0
votes

I have two large Hive tables, say TableA and TableB (which get loaded from different sources).

These two tables have almost identical table structure / columns with same partition column, a date stored as string.

I need to filter records from each table based on certain (identical) filter criteria.

These tables have some columns containing "codes", which need to be looked up to get its corresponding "values".

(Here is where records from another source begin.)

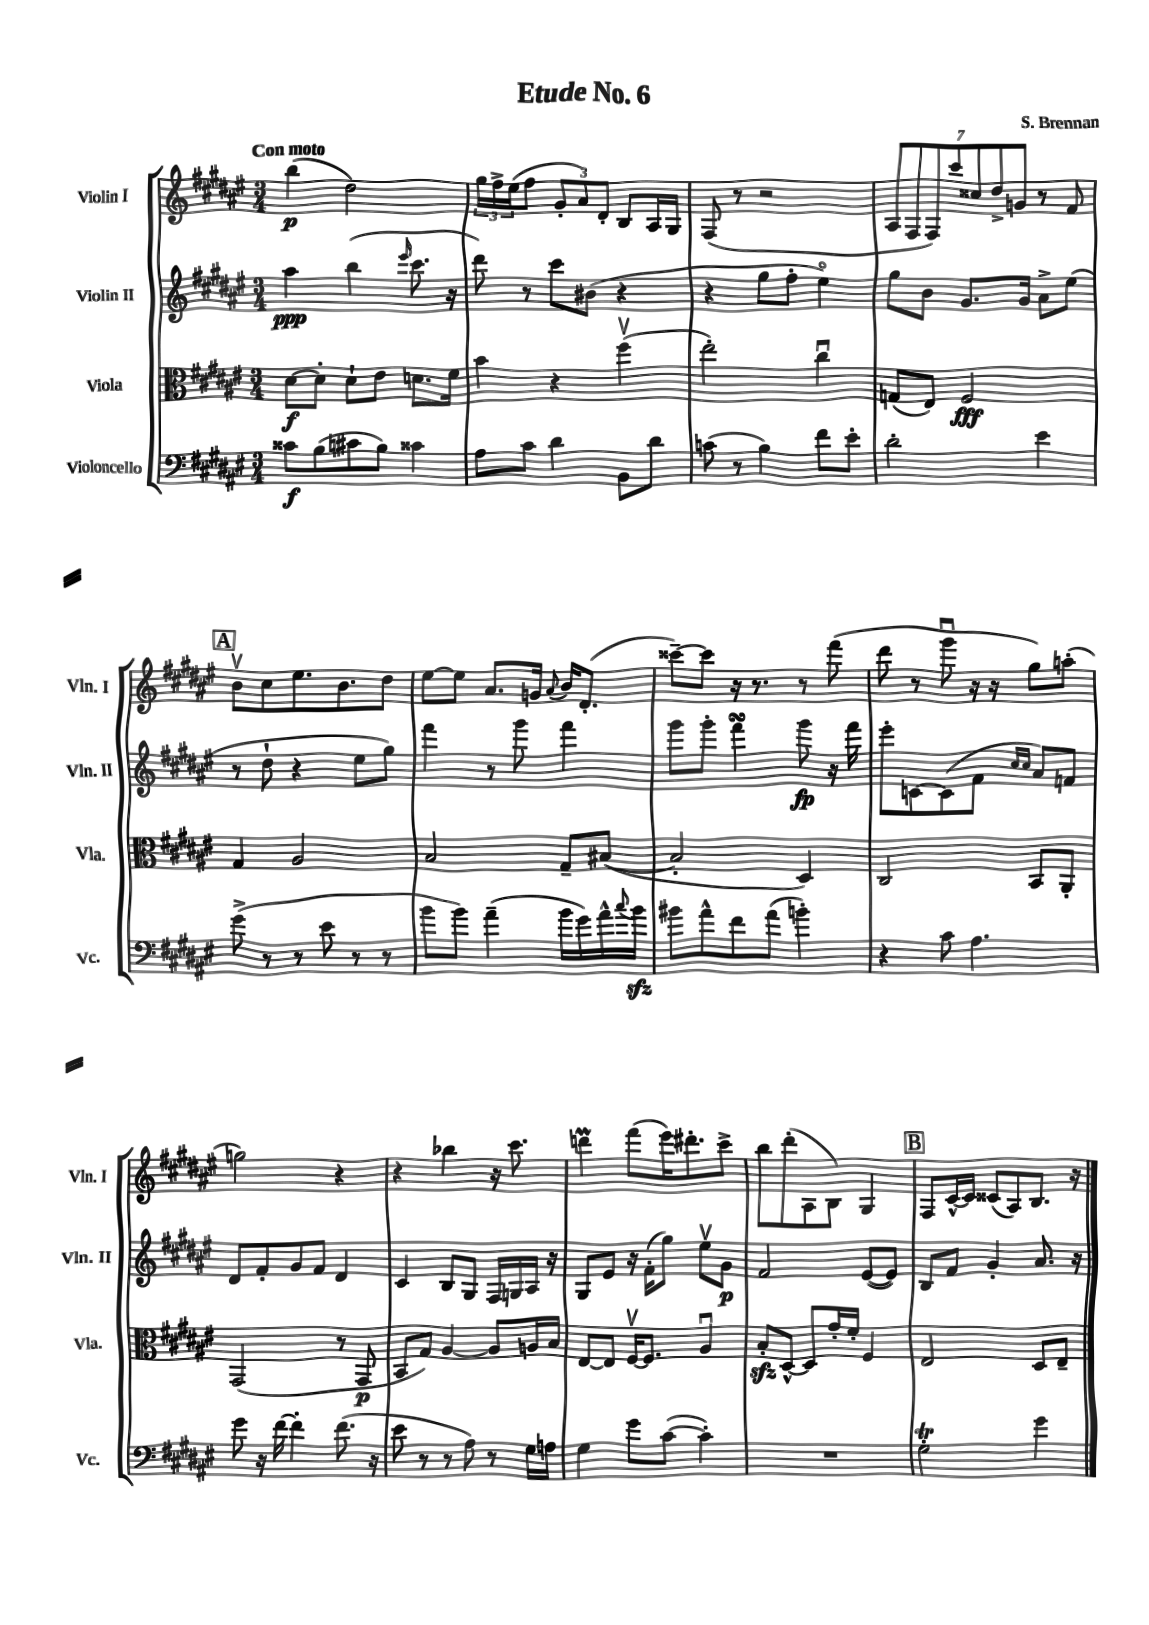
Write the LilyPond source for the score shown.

\header { title = "Etude No. 6" composer = "S. Brennan" }
<<
\new StaffGroup <<
\new Staff = "s0" \with { instrumentName = "Violin I" shortInstrumentName = "Vln. I" } {
    \clef treble \key fis \major \numericTimeSignature \time 3/4 \tempo "Con moto"
    b''4\p( dis''2) |
    \tuplet 3/2 { gis''16 fis''16-> eis''16( } fis''8 \tuplet 3/2 { gis'8-. ais'8) dis'8-. } b8 ais16 gis16 |
    fis8( r8 r2 |
    \tuplet 7/4 { ais8 fis8 fis8) cis'''8 cisis''8 dis''8-> g'8 } r8 fis'8 |
    \mark \markup { \box "A" } b'8\upbow cis''8 eis''8. b'8. dis''8 |
    eis''8~ eis''8 ais'8. g'16 \appoggiatura { ais'8 } b'16 dis'8.-.( |
    cisis'''8~--) cisis'''8 r16 r8. r8 fis'''8( |
    dis'''8 r8 gis'''8\downbow r16 r16 gis''8) a''8-.( |
    g''2) r4 |
    r4 bes''4 r16 cis'''8. |
    d'''4\prall fis'''8( eis'''16) dis'''8.-. cis'''8-> |
    b''8 dis'''8-.( ais8 b8) gis4 |
    \mark \markup { \box "B" } fis8 cis'16~-^ cis'16 cisis'8( ais8) b8. r16 \bar "|." |
}
\new Staff = "s1" \with { instrumentName = "Violin II" shortInstrumentName = "Vln. II" } {
    \clef treble \key fis \major \numericTimeSignature \time 3/4
    ais''4\ppp b''4( \grace { eis'''16 } cis'''8. r16 |
    dis'''8) r8 cis'''8 bis'8( r4 |
    r4 gis''8 fis''8-. eis''4\flageolet) |
    gis''8 b'8 gis'8. gis'16 ais'8-> eis''8( |
    \mark \markup { \box "A" } r8 dis''8-! r4 eis''8 gis''8) |
    fis'''4 r8 gis'''8 fis'''4 |
    gis'''8 gis'''8-. fis'''4\turn gis'''8\fp r16 fis'''16 |
    eis'''8-. c'8~ c'8( fis'8 \grace { cis''16 cis''16 } ais'8) f'8 |
    dis'8 fis'8-. gis'8 fis'8 dis'4 |
    cis'4 b8 gis8 fis16 g16 ais16 r16 |
    gis8 eis'8 r16 fis'16-.( gis''8) eis''8\upbow gis'8\p |
    fis'2 eis'8~( eis'8) |
    \mark \markup { \box "B" } b8 fis'8 gis'4-. ais'8. r16 \bar "|." |
}
\new Staff = "s2" \with { instrumentName = "Viola" shortInstrumentName = "Vla." } {
    \clef alto \key fis \major \numericTimeSignature \time 3/4
    dis'8~\f dis'8-. dis'8-! eis'8 d'8. fis'16 |
    b'4 r4 fis''4\upbow( |
    eis''2-.) cis''4\downbow |
    g8( eis8) fis2\fff |
    \mark \markup { \box "A" } gis4 ais2 |
    b2 gis8-- bis8~( |
    bis2-. dis4) |
    cis2 b,8 ais,8-. |
    gis,2( r8 gis,8\p |
    b,8 gis8) ais4~ ais8 a16 b16 |
    eis8~ eis8 fis16~\upbow fis8. ais4\downbow |
    b8-.\sfz dis8~-^ dis8 gis'16-. fis'16-. fis4 |
    \mark \markup { \box "B" } eis2 dis8 eis8-- \bar "|." |
}
\new Staff = "s3" \with { instrumentName = "Violoncello" shortInstrumentName = "Vc." } {
    \clef bass \key fis \major \numericTimeSignature \time 3/4
    cisis'8\f b8( cis'8 b8) cisis'4 |
    ais8 cis'8 dis'4 b,8 dis'8 |
    c'8( r8 b4) fis'8 eis'8-. |
    dis'2-. eis'4 |
    \mark \markup { \box "A" } gis'8->( r8 r8 eis'8 r8 r8 |
    b'8 b'8) ais'4--( b'16 gis'16) ais'16-^ \appoggiatura { cis''8 } b'16\sfz |
    bis'8 ais'8-^ fis'8 ais'8( b'4-.) |
    r4 cis'8 ais4. |
    gis'8 r16 fis'16~ fis'4-. fis'8.( r16 |
    eis'8 r8 r8 ais8) r8 gis16 a16 |
    gis4 gis'8 cis'8~( cis'4-.) |
    R2. |
    \mark \markup { \box "B" } gis2-.\trill gis'4 \bar "|." |
}
>>
>>
\layout { \context { \Score \remove "Bar_number_engraver" } }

There are eight to ten such lookup tables, say, LookupA, LookupB, LookupC, etc.,

Now, I need to:

  1. do a union of those filtered records from TableA and TableB.
  2. do a lookup into the lookup tables and replace those "codes" from the filtered records with their respective "values". If a "code" or "value" is unavailable in the filtered records or lookup table respectively, I need to substitute it with zero or an empty string
  3. transform the dates in the filtered records from one format to another

I am a beginner in Hive. Please let know how I can do it. Thanks.

Note: I can manage till union of the tables. Need some guidance on lookup and transformation.

2
@shankarsh15 has shared the hive-UDF approach towards the lookup. This involves disk I/O contribution from the developer's side. How about using correlated sub queries and let Hive handle the same? Any comments are welcome. Thanks. - Marco99

2 Answers

1
votes

To basically do a lookup Please follow these steps below,

  1. You have to create a custom User Defined function(UDF) which basically does the look up work,meaning you have to create a Java Program internally for looking up, jar it and add it to Hive something like below:

    ADD JAR /home/ubuntu/lookup.jar

  2. You then have to add lookup file containing keyvalue pair as follows:

    ADD FILE /home/ubuntu/lookupA;

  3. You then have to create a temporary lookup function such as

    CREATE TEMPORARY FUNCTION getLookupValueA AS 'com.LookupA';

  4. Finally you have to call this lookup function in the Select query which will basically populate lookup value for the given lookup key.

    Same thing can be achieved using JOIN but that will take a hit on the performance.

Taking a join approach you can very well join by the lookupcode for source and lookup tables something like

select a.key,b.lookupvalue
table a join lookuptable b
where a.key=b.lookupKey

Now for Date Transformation, you can use Date functions in Hive.

0
votes

For the above problem follow the following steps:

  1. Use union schema to union two tables(schema must be same).
  2. For the above scenario you can try pig script. script would look like(jn table A and tableB with lookup table and generate the appropriate columns):
    • a = join TableA by codesA left outer, lookupA by codesA.
    • b = join a by codesB left outer, lookupB by codesB.

Similarly for Table B.

Suppose some value of codesA does not have a value in the lookup table, then:

z = foreach b generate codesA as codesA, valueA is null ? '0' as valuesA.

(will replace all null values from value with 0).

  1. If you are using Pig 0.12 or later, you can use ToString(CurrentTime(),'yyyy-MM-dd')

I hope it will solve your problem. Let me know in case of any concern.